# Aim
Can you turn the lines of all the items below into a numbered list, skipping any blank lines?

Data listing:
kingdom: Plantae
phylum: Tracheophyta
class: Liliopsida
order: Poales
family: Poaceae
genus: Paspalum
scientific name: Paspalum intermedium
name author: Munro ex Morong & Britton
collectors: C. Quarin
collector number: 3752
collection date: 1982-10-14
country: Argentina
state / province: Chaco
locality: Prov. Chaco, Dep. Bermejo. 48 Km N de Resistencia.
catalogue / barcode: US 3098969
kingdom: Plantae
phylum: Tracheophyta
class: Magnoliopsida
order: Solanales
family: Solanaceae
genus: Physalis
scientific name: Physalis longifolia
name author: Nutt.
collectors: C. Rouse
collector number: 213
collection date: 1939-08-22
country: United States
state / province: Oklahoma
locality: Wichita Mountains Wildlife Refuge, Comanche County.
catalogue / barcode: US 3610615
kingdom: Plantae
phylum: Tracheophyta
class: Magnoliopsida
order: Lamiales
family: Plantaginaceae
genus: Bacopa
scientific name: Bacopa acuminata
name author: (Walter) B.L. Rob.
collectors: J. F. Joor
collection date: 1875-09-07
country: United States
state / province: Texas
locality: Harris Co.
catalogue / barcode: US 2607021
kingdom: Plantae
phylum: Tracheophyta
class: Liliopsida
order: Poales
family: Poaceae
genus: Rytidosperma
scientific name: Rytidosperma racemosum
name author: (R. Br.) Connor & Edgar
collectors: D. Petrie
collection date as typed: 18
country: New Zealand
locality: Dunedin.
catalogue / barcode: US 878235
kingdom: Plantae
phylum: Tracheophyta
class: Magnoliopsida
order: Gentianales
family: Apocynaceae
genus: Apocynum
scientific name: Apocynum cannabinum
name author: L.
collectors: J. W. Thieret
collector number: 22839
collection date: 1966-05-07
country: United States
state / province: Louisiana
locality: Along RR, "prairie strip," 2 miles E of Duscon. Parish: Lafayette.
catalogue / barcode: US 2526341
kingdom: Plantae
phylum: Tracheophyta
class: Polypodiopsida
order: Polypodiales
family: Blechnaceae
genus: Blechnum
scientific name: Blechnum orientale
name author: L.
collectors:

# Result for this task
1. kingdom: Plantae
2. phylum: Tracheophyta
3. class: Liliopsida
4. order: Poales
5. family: Poaceae
6. genus: Paspalum
7. scientific name: Paspalum intermedium
8. name author: Munro ex Morong & Britton
9. collectors: C. Quarin
10. collector number: 3752
11. collection date: 1982-10-14
12. country: Argentina
13. state / province: Chaco
14. locality: Prov. Chaco, Dep. Bermejo. 48 Km N de Resistencia.
15. catalogue / barcode: US 3098969
16. kingdom: Plantae
17. phylum: Tracheophyta
18. class: Magnoliopsida
19. order: Solanales
20. family: Solanaceae
21. genus: Physalis
22. scientific name: Physalis longifolia
23. name author: Nutt.
24. collectors: C. Rouse
25. collector number: 213
26. collection date: 1939-08-22
27. country: United States
28. state / province: Oklahoma
29. locality: Wichita Mountains Wildlife Refuge, Comanche County.
30. catalogue / barcode: US 3610615
31. kingdom: Plantae
32. phylum: Tracheophyta
33. class: Magnoliopsida
34. order: Lamiales
35. family: Plantaginaceae
36. genus: Bacopa
37. scientific name: Bacopa acuminata
38. name author: (Walter) B.L. Rob.
39. collectors: J. F. Joor
40. collection date: 1875-09-07
41. country: United States
42. state / province: Texas
43. locality: Harris Co.
44. catalogue / barcode: US 2607021
45. kingdom: Plantae
46. phylum: Tracheophyta
47. class: Liliopsida
48. order: Poales
49. family: Poaceae
50. genus: Rytidosperma
51. scientific name: Rytidosperma racemosum
52. name author: (R. Br.) Connor & Edgar
53. collectors: D. Petrie
54. collection date as typed: 18
55. country: New Zealand
56. locality: Dunedin.
57. catalogue / barcode: US 878235
58. kingdom: Plantae
59. phylum: Tracheophyta
60. class: Magnoliopsida
61. order: Gentianales
62. family: Apocynaceae
63. genus: Apocynum
64. scientific name: Apocynum cannabinum
65. name author: L.
66. collectors: J. W. Thieret
67. collector number: 22839
68. collection date: 1966-05-07
69. country: United States
70. state / province: Louisiana
71. locality: Along RR, "prairie strip," 2 miles E of Duscon. Parish: Lafayette.
72. catalogue / barcode: US 2526341
73. kingdom: Plantae
74. phylum: Tracheophyta
75. class: Polypodiopsida
76. order: Polypodiales
77. family: Blechnaceae
78. genus: Blechnum
79. scientific name: Blechnum orientale
80. name author: L.
81. collectors:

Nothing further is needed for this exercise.